> _WHAT YOU HAVE TO DO_
Examine the entries and show every line in which the word "partnership" is found.

DATA SUPPLIED: Begin

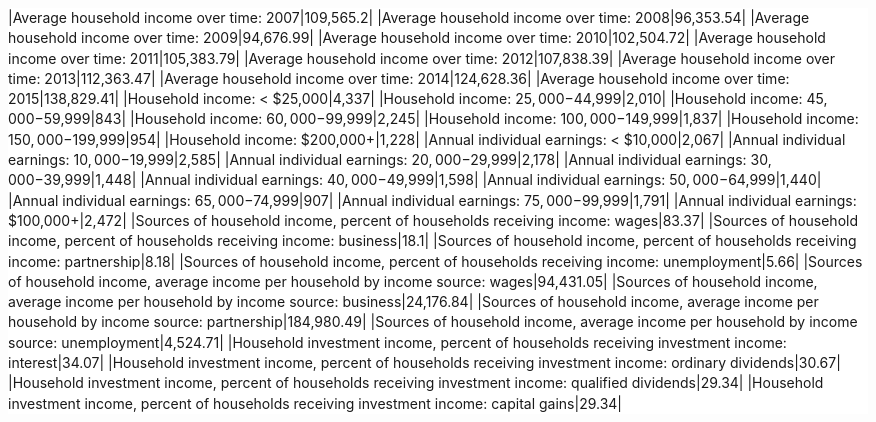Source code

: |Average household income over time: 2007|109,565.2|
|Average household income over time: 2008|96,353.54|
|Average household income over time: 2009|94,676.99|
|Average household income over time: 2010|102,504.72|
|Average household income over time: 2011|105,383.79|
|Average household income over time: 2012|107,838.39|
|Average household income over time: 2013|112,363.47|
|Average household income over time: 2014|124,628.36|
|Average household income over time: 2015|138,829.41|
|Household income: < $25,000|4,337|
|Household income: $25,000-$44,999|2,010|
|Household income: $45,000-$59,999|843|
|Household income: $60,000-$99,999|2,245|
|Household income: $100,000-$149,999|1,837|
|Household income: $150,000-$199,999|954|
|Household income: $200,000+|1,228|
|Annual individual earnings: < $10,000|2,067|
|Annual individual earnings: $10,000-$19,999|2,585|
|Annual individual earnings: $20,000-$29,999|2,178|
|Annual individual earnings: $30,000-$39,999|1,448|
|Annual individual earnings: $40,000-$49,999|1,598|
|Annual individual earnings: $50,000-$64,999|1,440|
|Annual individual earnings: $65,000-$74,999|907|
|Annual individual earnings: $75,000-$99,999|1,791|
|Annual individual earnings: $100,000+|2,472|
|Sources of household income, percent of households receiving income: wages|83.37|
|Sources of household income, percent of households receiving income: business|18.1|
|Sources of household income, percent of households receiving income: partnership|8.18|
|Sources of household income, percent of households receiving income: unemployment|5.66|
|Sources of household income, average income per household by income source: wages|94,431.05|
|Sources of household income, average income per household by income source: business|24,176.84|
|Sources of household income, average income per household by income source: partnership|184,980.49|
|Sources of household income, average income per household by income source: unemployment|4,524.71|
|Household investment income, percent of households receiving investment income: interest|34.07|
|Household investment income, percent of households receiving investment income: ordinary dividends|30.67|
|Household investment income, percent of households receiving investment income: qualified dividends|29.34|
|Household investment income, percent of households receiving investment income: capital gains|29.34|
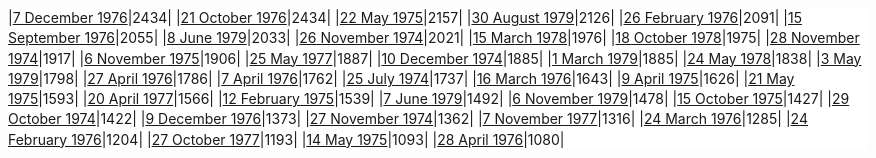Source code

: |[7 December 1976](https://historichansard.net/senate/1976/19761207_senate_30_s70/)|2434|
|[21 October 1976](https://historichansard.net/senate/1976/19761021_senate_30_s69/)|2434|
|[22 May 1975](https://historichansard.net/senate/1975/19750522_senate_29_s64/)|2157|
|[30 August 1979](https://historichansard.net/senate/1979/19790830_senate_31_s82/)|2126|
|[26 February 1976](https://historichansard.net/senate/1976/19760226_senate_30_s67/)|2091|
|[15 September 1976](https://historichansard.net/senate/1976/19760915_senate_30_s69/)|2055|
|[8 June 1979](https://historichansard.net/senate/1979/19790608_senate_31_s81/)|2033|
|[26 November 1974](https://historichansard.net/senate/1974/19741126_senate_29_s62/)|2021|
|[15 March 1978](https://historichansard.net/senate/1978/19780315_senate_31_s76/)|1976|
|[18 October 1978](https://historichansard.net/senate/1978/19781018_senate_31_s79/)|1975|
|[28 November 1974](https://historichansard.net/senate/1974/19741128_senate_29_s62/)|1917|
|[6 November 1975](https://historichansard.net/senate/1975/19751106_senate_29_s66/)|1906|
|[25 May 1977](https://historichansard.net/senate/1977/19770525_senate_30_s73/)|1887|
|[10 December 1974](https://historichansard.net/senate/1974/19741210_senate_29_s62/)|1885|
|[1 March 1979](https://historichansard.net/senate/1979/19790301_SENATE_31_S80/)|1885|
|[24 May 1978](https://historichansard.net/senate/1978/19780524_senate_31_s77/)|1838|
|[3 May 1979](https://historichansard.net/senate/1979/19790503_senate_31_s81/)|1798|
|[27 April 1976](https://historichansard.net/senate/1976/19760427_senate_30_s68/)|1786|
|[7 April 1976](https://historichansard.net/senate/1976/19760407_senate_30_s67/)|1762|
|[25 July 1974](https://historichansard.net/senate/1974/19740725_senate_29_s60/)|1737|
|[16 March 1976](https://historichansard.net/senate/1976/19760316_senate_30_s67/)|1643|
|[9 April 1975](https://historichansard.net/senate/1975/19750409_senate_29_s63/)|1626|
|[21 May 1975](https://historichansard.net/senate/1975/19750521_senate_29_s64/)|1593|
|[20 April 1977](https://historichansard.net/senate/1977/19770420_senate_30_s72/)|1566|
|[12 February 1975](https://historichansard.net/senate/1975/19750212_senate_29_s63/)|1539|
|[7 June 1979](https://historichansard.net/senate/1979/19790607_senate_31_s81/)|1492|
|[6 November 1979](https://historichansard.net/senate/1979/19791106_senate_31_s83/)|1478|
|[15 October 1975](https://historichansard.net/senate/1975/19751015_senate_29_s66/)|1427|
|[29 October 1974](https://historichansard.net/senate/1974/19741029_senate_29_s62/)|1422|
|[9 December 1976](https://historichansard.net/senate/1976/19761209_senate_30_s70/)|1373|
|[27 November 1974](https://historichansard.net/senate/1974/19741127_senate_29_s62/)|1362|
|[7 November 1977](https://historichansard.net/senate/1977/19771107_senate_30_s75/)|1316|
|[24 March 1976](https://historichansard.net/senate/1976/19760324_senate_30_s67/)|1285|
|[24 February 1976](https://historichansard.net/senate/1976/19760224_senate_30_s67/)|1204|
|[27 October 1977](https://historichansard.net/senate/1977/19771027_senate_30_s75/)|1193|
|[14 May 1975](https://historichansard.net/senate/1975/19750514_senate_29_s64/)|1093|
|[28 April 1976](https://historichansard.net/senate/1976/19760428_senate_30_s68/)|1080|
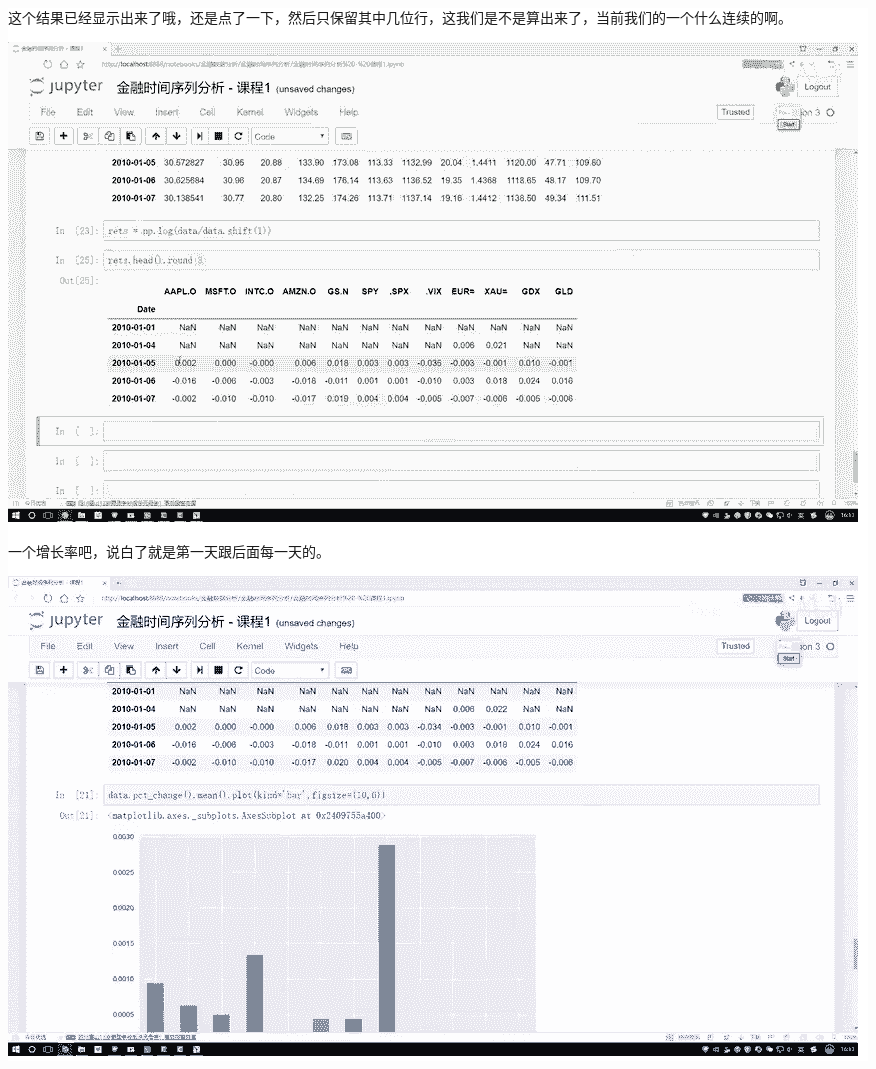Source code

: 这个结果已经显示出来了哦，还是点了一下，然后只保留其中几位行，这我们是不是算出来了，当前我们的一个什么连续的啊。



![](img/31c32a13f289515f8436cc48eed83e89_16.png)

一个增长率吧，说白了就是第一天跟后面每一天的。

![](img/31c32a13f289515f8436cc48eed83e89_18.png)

DATA SUPPLIED: End

> _THE COMPLETED TASK_
|Sources of household income, percent of households receiving income: partnership|8.18|
|Sources of household income, average income per household by income source: partnership|184,980.49|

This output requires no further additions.